Toujours en quête d'usages concrets, notamment sur le paiement, l'accroissement des sanctions internationales pourrait bien précipiter son rôle de monnaie d'échange et tracer de nouvelles frontières.
L'émancipation du franc CFA
Aussi, cette décision s'inscrit dans la sortie programmée du système du franc CFA, créé en 1945. Ce système concerne 14 pays d'Afrique de l'Ouest et d'Afrique centrale, dont la République de Centrafrique. Ce système, qui institue une parité fixe avec le franc français (puis l'euro) suscite la controverse depuis sa naissance : instrument de domination coloniale qui pénalise les exportations pour les uns, ou devise stable et forte qui réduit le coût des importations, notamment énergétiques et favorise le développement économique et la consommation pour les autres.
Une loi a été votée en France en 2020 visant à la transformation du franc CFA pour les pays de l'Union monétaire ouest-africaine en monnaie "eco", qui sera toujours à parité fixe avec l'euro, mais sans obligation de centraliser la moitié des réserves de la Banque centrale d'Afrique de l'Ouest auprès du Trésor français. Pour l'heure, cet accord ne concerne pas les pays d'Afrique centrale. Et cette émancipation monétaire tarde à se mettre en place.
L'adoption du bitcoin pourrait, aux yeux du gouvernement centrafricain, accélérer le mouvement d'autonomie monétaire. Ce dont beaucoup d'experts doutent fortement.

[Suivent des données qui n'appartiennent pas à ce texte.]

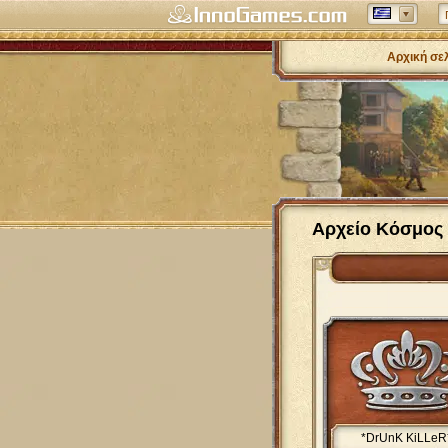
Αρχική σε
Αρχείο Κόσμος
*DrUnK KiLLeR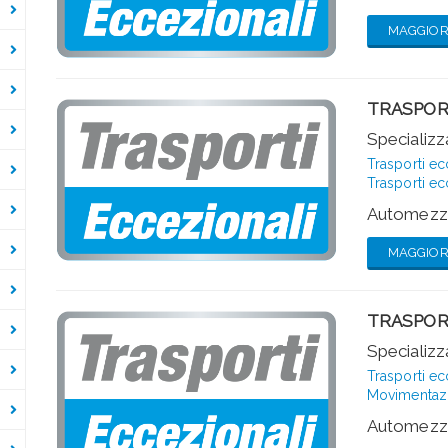
MAGGIORI
TRASPOR
Specializza
Trasporti ec
Trasporti ec
Automezzi
MAGGIORI
TRASPOR
Specializza
Trasporti ec
Movimentazio
Automezzi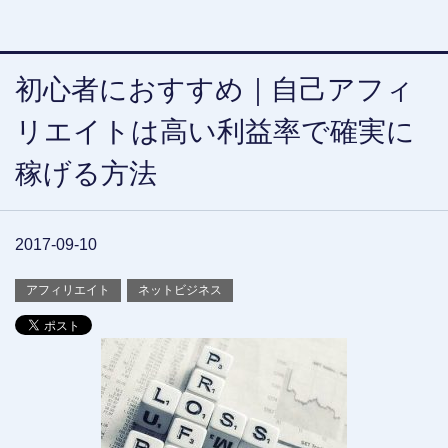
初心者におすすめ｜自己アフィ
リエイトは高い利益率で確実に
稼げる方法
2017-09-10
アフィリエイト
ネットビジネス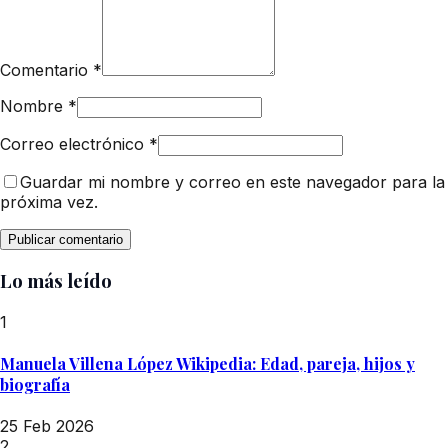
Comentario
*
Nombre
*
Correo electrónico
*
Guardar mi nombre y correo en este navegador para la
próxima vez.
Lo más leído
1
Manuela Villena López Wikipedia: Edad, pareja, hijos y
biografía
25 Feb 2026
2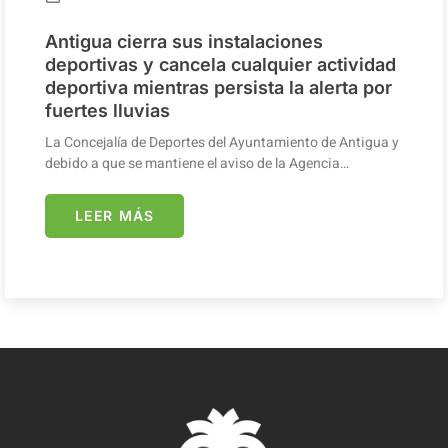
Antigua cierra sus instalaciones
deportivas y cancela cualquier actividad
deportiva mientras persista la alerta por
fuertes lluvias
La Concejalía de Deportes del Ayuntamiento de Antigua y
debido a que se mantiene el aviso de la Agencia…
LEER MÁS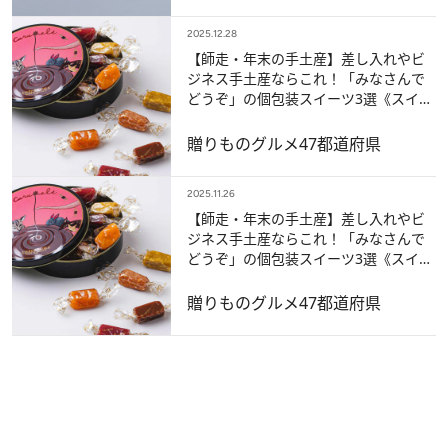
2025.12.28
【師走・年末の手土産】差し入れやビ
ジネス手土産ならこれ！「みなさんで
どうぞ」の個包装スイーツ3選《スイー
ツなかのが渾身セレクト》【ベスト記
事2025】
贈りもの
グルメ
47都道府県
2025.11.26
【師走・年末の手土産】差し入れやビ
ジネス手土産ならこれ！「みなさんで
どうぞ」の個包装スイーツ3選《スイー
ツなかのが渾身セレクト》
贈りもの
グルメ
47都道府県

Évidemment, tous les regards se portent sur le Salvador, premier pays au monde à adopter le bitcoin comme monnaie légale en septembre 2021. Le Fonds monétaire international (FMI) avait immédiatement dénoncé une décision dangereuse pour la "stabilité financière, l'intégrité financière et la protection des consommateurs".
Un compte bancaire mobile
Autre raison qui pourrait expliquer cette décision de la Centrafrique est l'essor spectaculaire de la téléphonie mobile et des services financiers mobiles dans ce pays pauvre, où le taux de bancarisation dépasse à peine les 5% de la population active, selon l'Iris.
Environ 10 % de la population détiendrait en revanche un compte sur un mobile. Enfin, la jeunesse semble attirée par le bitcoin dont l'envolée des cours ces dernières années impressionne. L'argent facile fait toujours recette ; le succès des plateformes telles LocalBitcoins et Paxful en Afrique pour l'achat et la vente de cryptos en témoigne.
Les pays africains dans la course
Enfin, la concurrence avec les autres pays africains voisins fait rage. Mi-avril, le Cameroun voisin, la République démocratique du Congo (RDC) et la République du Congo ont annoncé leur intention d'adopter des solutions basées sur les cryptomonnaies et la blockchain pour favoriser les progrès économiques futurs. Entre les cryptos publiques entièrement décentralisées tel le Bitcoin et les monnaies numériques de banques centrales (MNBC ou "CBCD"), les pays africains cherchent à accélérer.
De son côté, le président centrafricain Faustin-Archange Touadera soutient lui-même le texte car cela "va améliorer les conditions de vie des citoyens", a déclaré le directeur de cabinet Obed Namsio à Reuters. Une profession de foi qui reste à démontrer.